Saved data entries
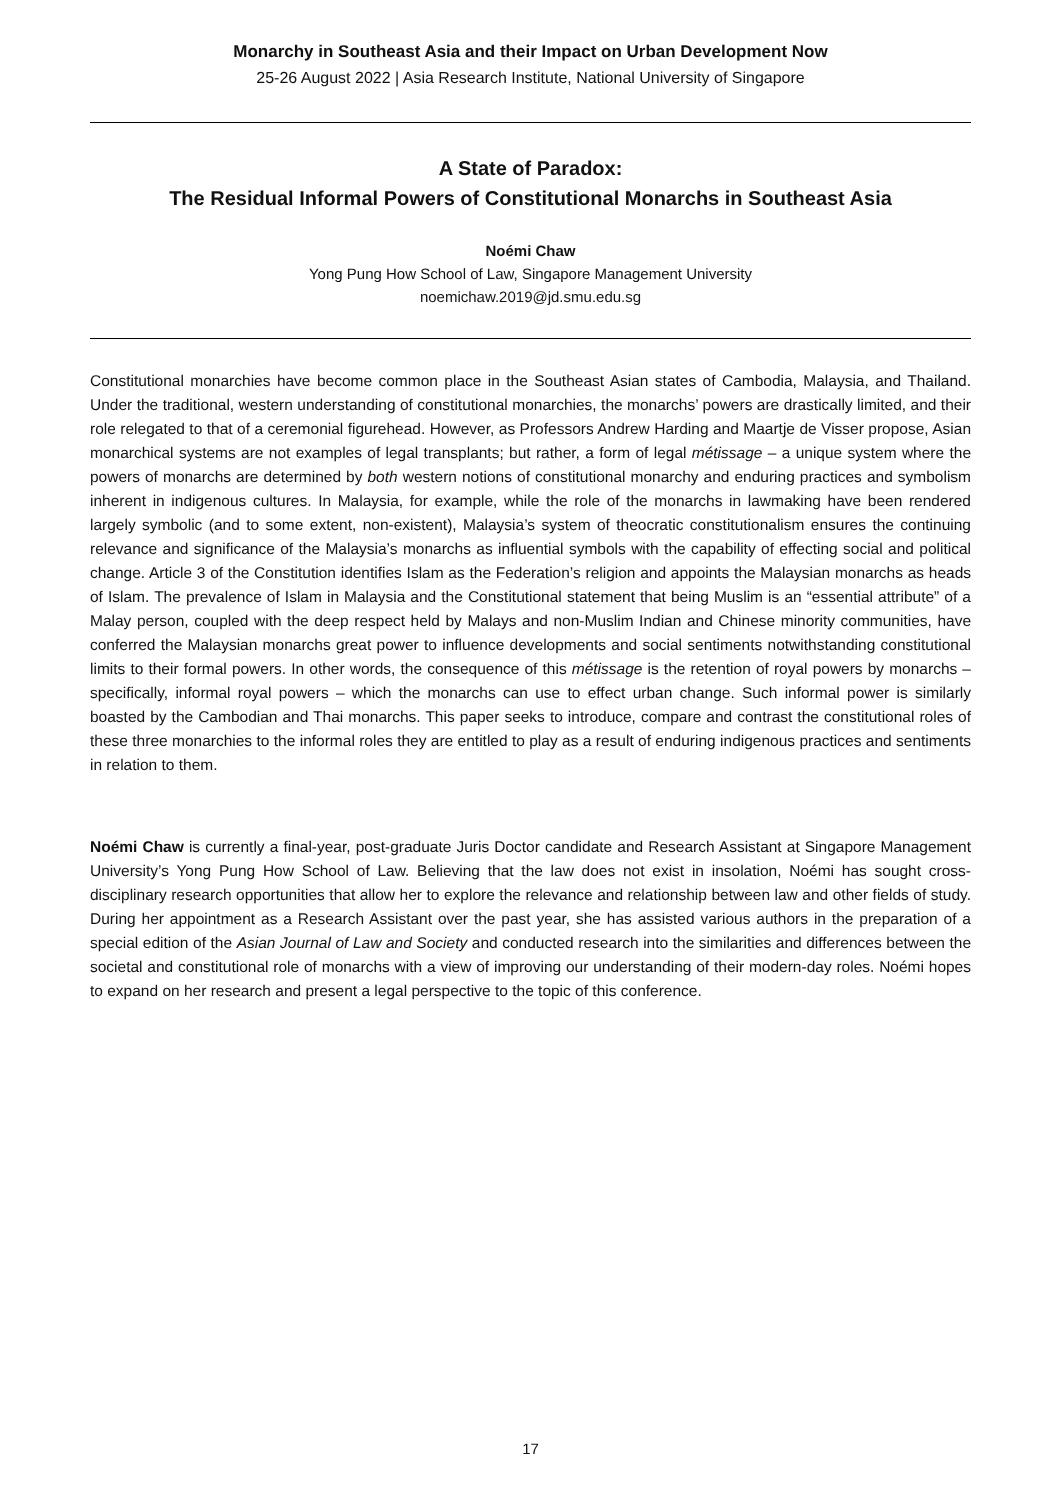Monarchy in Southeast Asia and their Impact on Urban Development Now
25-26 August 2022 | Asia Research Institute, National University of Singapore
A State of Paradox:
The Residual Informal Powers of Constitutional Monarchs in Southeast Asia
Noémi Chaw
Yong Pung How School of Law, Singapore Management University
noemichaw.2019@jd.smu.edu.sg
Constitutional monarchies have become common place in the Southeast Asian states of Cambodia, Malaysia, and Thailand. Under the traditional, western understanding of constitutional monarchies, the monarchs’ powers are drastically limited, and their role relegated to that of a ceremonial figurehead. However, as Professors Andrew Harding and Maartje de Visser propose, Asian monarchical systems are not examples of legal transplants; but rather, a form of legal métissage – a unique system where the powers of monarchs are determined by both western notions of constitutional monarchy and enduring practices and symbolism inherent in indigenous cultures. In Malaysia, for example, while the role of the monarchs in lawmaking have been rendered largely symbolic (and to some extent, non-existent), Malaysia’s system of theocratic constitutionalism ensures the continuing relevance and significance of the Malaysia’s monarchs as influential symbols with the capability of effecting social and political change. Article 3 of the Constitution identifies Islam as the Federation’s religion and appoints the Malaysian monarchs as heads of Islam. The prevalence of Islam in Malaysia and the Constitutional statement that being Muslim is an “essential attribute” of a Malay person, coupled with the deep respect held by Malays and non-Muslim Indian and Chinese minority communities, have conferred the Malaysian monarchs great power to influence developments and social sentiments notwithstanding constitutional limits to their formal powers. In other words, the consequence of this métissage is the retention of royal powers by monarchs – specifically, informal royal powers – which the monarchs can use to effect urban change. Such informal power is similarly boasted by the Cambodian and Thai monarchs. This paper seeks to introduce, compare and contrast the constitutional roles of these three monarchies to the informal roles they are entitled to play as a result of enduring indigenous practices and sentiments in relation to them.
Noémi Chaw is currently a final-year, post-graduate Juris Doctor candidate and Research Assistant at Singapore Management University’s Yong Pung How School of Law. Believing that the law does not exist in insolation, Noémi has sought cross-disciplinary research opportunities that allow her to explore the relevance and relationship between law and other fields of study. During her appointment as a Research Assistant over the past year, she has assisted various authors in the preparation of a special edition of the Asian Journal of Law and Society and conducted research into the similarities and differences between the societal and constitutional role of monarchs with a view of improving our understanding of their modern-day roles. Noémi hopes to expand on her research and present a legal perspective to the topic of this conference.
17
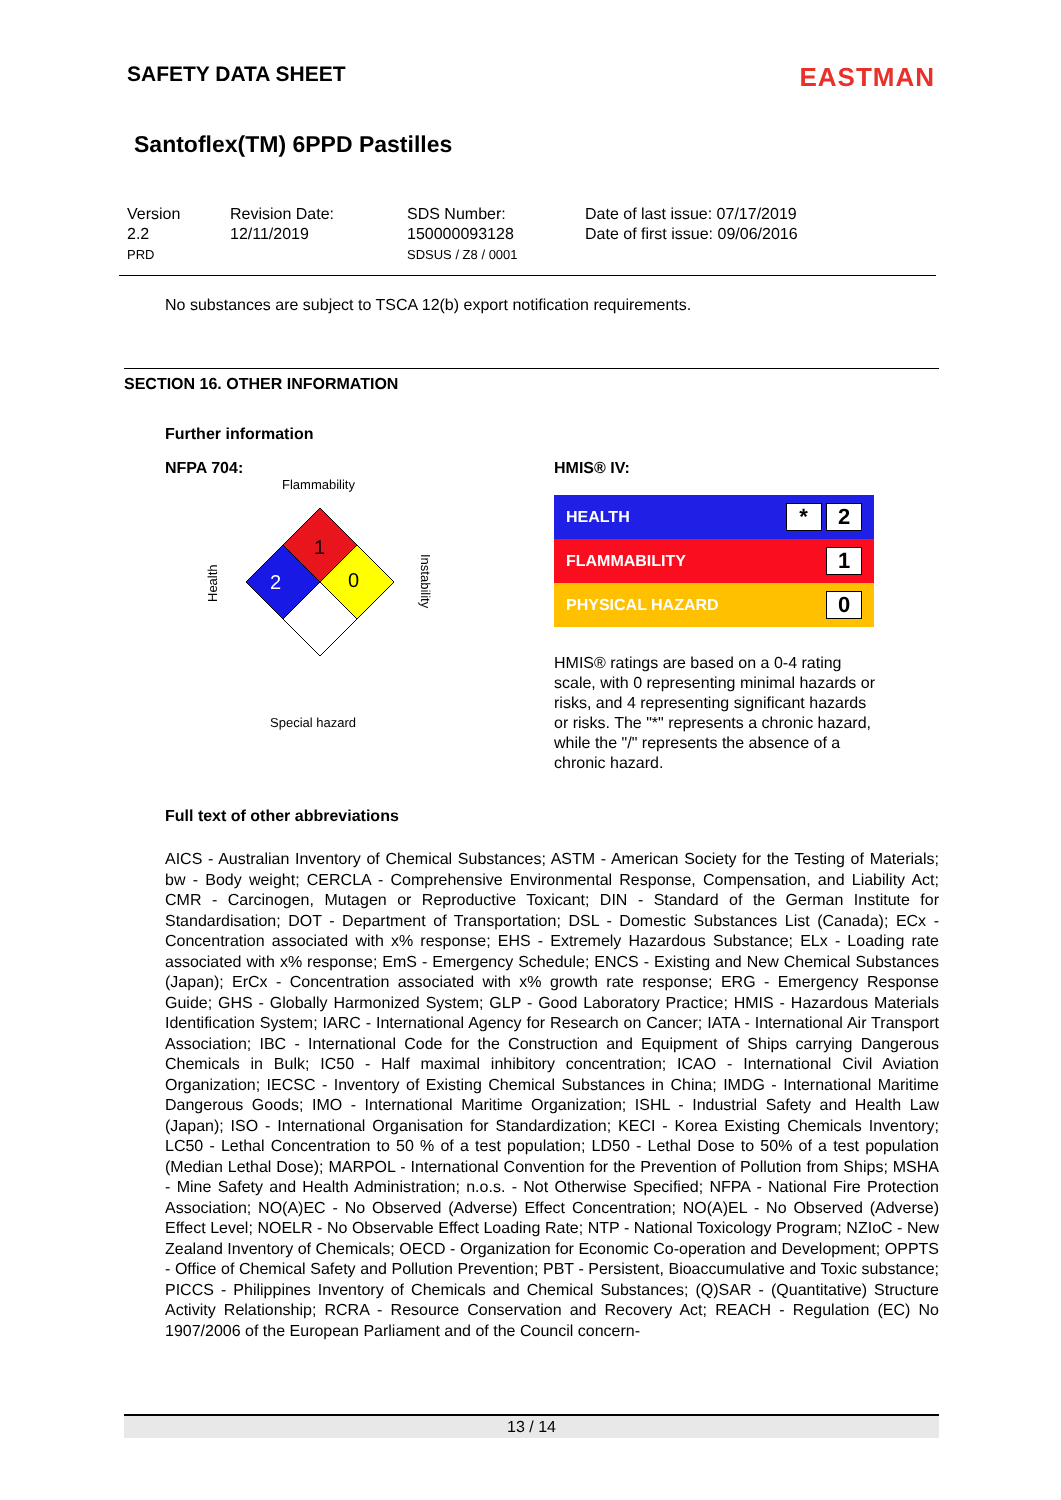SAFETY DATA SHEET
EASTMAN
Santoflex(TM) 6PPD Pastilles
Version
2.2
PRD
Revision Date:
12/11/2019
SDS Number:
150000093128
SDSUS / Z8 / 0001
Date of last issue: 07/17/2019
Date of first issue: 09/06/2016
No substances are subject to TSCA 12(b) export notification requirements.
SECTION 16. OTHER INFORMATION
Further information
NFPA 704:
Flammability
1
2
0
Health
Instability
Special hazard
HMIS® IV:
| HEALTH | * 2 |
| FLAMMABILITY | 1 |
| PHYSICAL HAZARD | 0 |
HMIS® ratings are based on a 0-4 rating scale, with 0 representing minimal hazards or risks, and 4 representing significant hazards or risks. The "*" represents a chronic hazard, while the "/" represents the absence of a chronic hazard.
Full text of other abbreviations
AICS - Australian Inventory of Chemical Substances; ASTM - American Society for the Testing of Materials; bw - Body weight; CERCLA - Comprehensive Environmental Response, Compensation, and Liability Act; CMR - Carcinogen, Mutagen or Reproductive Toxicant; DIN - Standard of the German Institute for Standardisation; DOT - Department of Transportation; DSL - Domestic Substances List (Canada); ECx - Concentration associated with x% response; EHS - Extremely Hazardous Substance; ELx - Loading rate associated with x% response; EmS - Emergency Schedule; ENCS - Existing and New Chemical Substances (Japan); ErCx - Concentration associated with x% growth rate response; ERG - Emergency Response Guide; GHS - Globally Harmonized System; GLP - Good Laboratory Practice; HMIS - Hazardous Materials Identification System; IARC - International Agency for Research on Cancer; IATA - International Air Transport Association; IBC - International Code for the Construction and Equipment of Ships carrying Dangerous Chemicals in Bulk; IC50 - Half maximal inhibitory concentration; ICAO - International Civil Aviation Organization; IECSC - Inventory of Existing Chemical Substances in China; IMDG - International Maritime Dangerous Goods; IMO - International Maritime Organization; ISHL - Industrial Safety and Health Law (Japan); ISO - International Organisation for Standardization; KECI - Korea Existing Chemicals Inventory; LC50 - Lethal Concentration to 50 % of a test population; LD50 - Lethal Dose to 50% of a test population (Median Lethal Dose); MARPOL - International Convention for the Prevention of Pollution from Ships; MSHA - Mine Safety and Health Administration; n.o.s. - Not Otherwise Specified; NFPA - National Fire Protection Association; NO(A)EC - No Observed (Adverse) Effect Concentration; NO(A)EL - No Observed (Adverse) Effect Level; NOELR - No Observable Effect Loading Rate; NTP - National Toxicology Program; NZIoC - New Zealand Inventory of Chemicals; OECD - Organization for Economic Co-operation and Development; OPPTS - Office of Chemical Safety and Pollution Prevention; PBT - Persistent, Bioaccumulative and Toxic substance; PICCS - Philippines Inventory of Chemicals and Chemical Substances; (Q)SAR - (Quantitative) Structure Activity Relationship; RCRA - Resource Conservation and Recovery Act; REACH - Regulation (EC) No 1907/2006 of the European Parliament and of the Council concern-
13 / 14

● **WHAT THIS TASK INVOLVES**: Among the lines above, which ones include the word "issue"? Copy them.

● **ANSWER**:
Date of last issue: 07/17/2019
Date of first issue: 09/06/2016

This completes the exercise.